Saturday, September 17, 2011

Sleepwalker #1

Sleepwalker #1 (June 1991)
Ongoing series
Marvel Comics



Many years ago, Marvel put out something called The Generic Comic (or, going by the cover, Generic Comic Book). It was a tongue-in-cheek example of paint-by-numbers superhero comics at the time, and let me tell you: if the title hadn't already been used by them then, "Generic Comic Book" would have been a great name for this first issue.

Sleepwalker #1 is a perfectly acceptable, inoffensive, unremarkable comic -- but it shouldn't be!
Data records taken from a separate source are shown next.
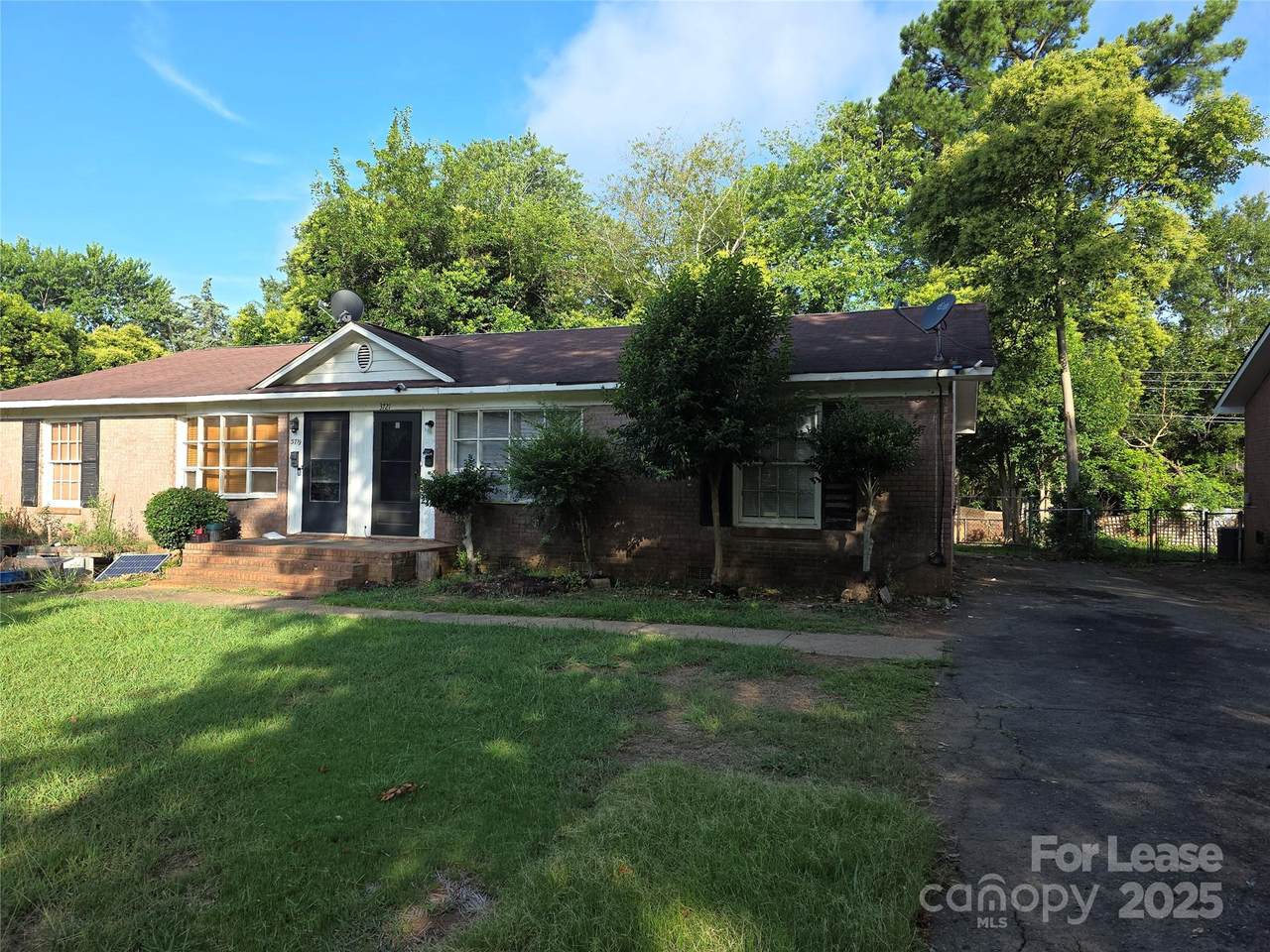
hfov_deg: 73.9
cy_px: 476
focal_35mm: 23
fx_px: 844
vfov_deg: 58.9
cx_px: 635
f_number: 1.7
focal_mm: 6.3
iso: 12
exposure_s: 1/291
The titular creature is a tall, gaunt, green-skinned, bug-eyed humanoid in a purple hood, who emerges into the real world and fights crime with a reality-altering medallion when our everyman protagonist Rick goes to sleep. This should be a can't-miss opportunity for mind-bending excitement, or at least weirdness. But instead we get most of the comic devoted to Rick, a Film Studies major, having mundane dreams and living his mundane life.

Rick might as well be named Peter Banner: he's got the college-student-with-cute-redhead-girlfriend life Peter Parker had, but adds to it a "I mustn't unleash the monster" side-serving once he far too quickly and easily works out that the Sleepwalker comes out when he's asleep (or concussed and unconscious, but hey.) It's bland bland band, and since creator Bob Budiansky penned almost the entire series, I can't see it getting much better.
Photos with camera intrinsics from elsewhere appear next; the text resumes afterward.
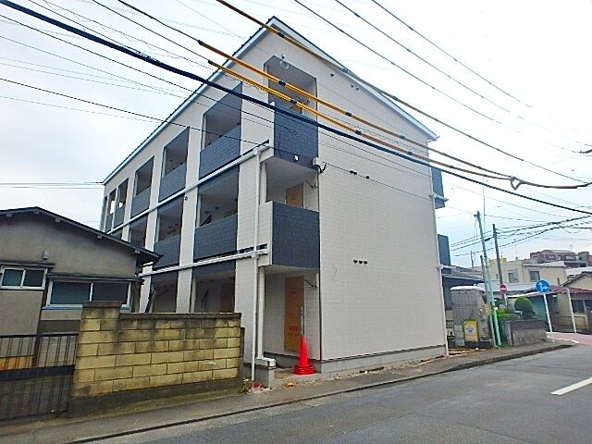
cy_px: 222
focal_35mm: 21
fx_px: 359
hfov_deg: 79.0
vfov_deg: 63.4
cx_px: 296
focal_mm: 3.7
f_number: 3.5
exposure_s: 1/640
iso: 125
It's disappointing to see a concept with such potential get off to such a mundane start. I've often felt that Sleepwalker, along with fellow early-90s Marvel properties Speedball and Darkhawk, got a raw deal when people dismissed it as lame. But that was before I picked this up for the first time. Now I'm hesitant to look at the others, lest I be further disillusioned.